--- START ---

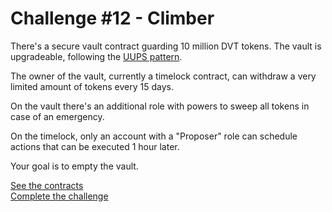 # Challenge #12 - Climber
There's a secure vault contract guarding 10 million DVT tokens. The vault is upgradeable, following the [UUPS pattern](https://eips.ethereum.org/EIPS/eip-1822).

The owner of the vault, currently a timelock contract, can withdraw a very limited amount of tokens every 15 days.

On the vault there's an additional role with powers to sweep all tokens in case of an emergency.

On the timelock, only an account with a "Proposer" role can schedule actions that can be executed 1 hour later.

Your goal is to empty the vault.

[See the contracts](https://github.com/namrapatel/dvd/tree/master/src/Contracts/climber)
<br/>
[Complete the challenge](https://github.com/namrapatel/dvd/blob/master/test/Levels/climber/Climber.t.sol)
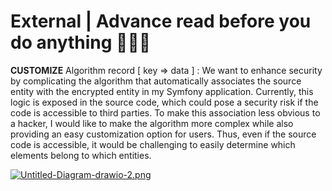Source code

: # External | Advance read before you do anything 🚨🚨🚨

**CUSTOMIZE** Algorithm record [ key => data ] :
We want to enhance security by complicating the algorithm that automatically associates the source entity with the
encrypted entity in my Symfony application. Currently, this logic is exposed in the source code, which could pose a
security risk if the code is accessible to third parties. To make this association less obvious to a hacker, I would
like to make the algorithm more complex while also providing an easy customization option for users. Thus, even if the
source code is accessible, it would be challenging to easily determine which elements belong to which entities.


[![Untitled-Diagram-drawio-2.png](https://i.postimg.cc/159ZBdqT/Untitled-Diagram-drawio-2.png)](https://postimg.cc/c65j4XTM)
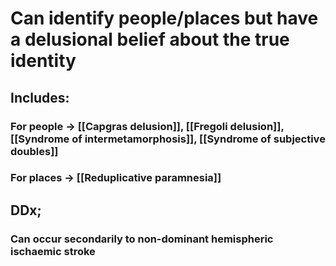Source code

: # Can identify people/places but have a delusional belief about the true identity
## Includes:
### For people -> [[Capgras delusion]], [[Fregoli delusion]], [[Syndrome of intermetamorphosis]], [[Syndrome of subjective doubles]]
### For places -> [[Reduplicative paramnesia]]

## DDx;
### Can occur secondarily to non-dominant hemispheric ischaemic stroke 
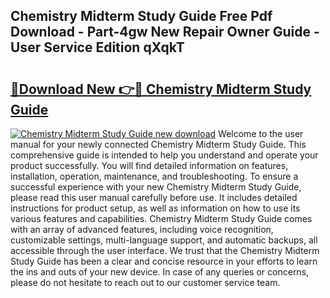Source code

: ## Chemistry Midterm Study Guide Free Pdf Download - Part-4gw New Repair Owner Guide - User Service Edition qXqkT

# <h2><a href="http://bc96034.oget.top/?id=Chemistry+Midterm+Study+Guide">🔗Download New 👉🔴 Chemistry Midterm Study Guide</a></h2>

[![Chemistry Midterm Study Guide new download](https://i.imgur.com/5g1atiW.png)](http://bc96034.oget.top/?id=Chemistry+Midterm+Study+Guide)
Welcome to the user manual for your newly connected Chemistry Midterm Study Guide. This comprehensive guide is intended to help you understand and operate your product successfully. You will find detailed information on features, installation, operation, maintenance, and troubleshooting. To ensure a successful experience with your new Chemistry Midterm Study Guide, please read this user manual carefully before use. It includes detailed instructions for product setup, as well as information on how to use its various features and capabilities. Chemistry Midterm Study Guide comes with an array of advanced features, including voice recognition, customizable settings, multi-language support, and automatic backups, all accessible through the user interface. We trust that the Chemistry Midterm Study Guide has been a clear and concise resource in your efforts to learn the ins and outs of your new device. In case of any queries or concerns, please do not hesitate to reach out to our customer service team.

--- END ---

Work to complete:
When you copy the records above, keep every word exact but leave out the pictures.

Solution to the problem:
 # Challenge #12 - Climber
There's a secure vault contract guarding 10 million DVT tokens. The vault is upgradeable, following the [UUPS pattern](https://eips.ethereum.org/EIPS/eip-1822).

The owner of the vault, currently a timelock contract, can withdraw a very limited amount of tokens every 15 days.

On the vault there's an additional role with powers to sweep all tokens in case of an emergency.

On the timelock, only an account with a "Proposer" role can schedule actions that can be executed 1 hour later.

Your goal is to empty the vault.

[See the contracts](https://github.com/namrapatel/dvd/tree/master/src/Contracts/climber)
<br/>
[Complete the challenge](https://github.com/namrapatel/dvd/blob/master/test/Levels/climber/Climber.t.sol)
Source code

: # External | Advance read before you do anything 🚨🚨🚨

**CUSTOMIZE** Algorithm record [ key => data ] :
We want to enhance security by complicating the algorithm that automatically associates the source entity with the
encrypted entity in my Symfony application. Currently, this logic is exposed in the source code, which could pose a
security risk if the code is accessible to third parties. To make this association less obvious to a hacker, I would
like to make the algorithm more complex while also providing an easy customization option for users. Thus, even if the
source code is accessible, it would be challenging to easily determine which elements belong to which entities.


[![Untitled-Diagram-drawio-2.png](https://i.postimg.cc/159ZBdqT/Untitled-Diagram-drawio-2.png)](https://postimg.cc/c65j4XTM)
Source code

: # Can identify people/places but have a delusional belief about the true identity
## Includes:
### For people -> [[Capgras delusion]], [[Fregoli delusion]], [[Syndrome of intermetamorphosis]], [[Syndrome of subjective doubles]]
### For places -> [[Reduplicative paramnesia]]

## DDx;
### Can occur secondarily to non-dominant hemispheric ischaemic stroke 
Source code

: ## Chemistry Midterm Study Guide Free Pdf Download - Part-4gw New Repair Owner Guide - User Service Edition qXqkT

# <h2><a href="http://bc96034.oget.top/?id=Chemistry+Midterm+Study+Guide">🔗Download New 👉🔴 Chemistry Midterm Study Guide</a></h2>

[![Chemistry Midterm Study Guide new download](https://i.imgur.com/5g1atiW.png)](http://bc96034.oget.top/?id=Chemistry+Midterm+Study+Guide)
Welcome to the user manual for your newly connected Chemistry Midterm Study Guide. This comprehensive guide is intended to help you understand and operate your product successfully. You will find detailed information on features, installation, operation, maintenance, and troubleshooting. To ensure a successful experience with your new Chemistry Midterm Study Guide, please read this user manual carefully before use. It includes detailed instructions for product setup, as well as information on how to use its various features and capabilities. Chemistry Midterm Study Guide comes with an array of advanced features, including voice recognition, customizable settings, multi-language support, and automatic backups, all accessible through the user interface. We trust that the Chemistry Midterm Study Guide has been a clear and concise resource in your efforts to learn the ins and outs of your new device. In case of any queries or concerns, please do not hesitate to reach out to our customer service team.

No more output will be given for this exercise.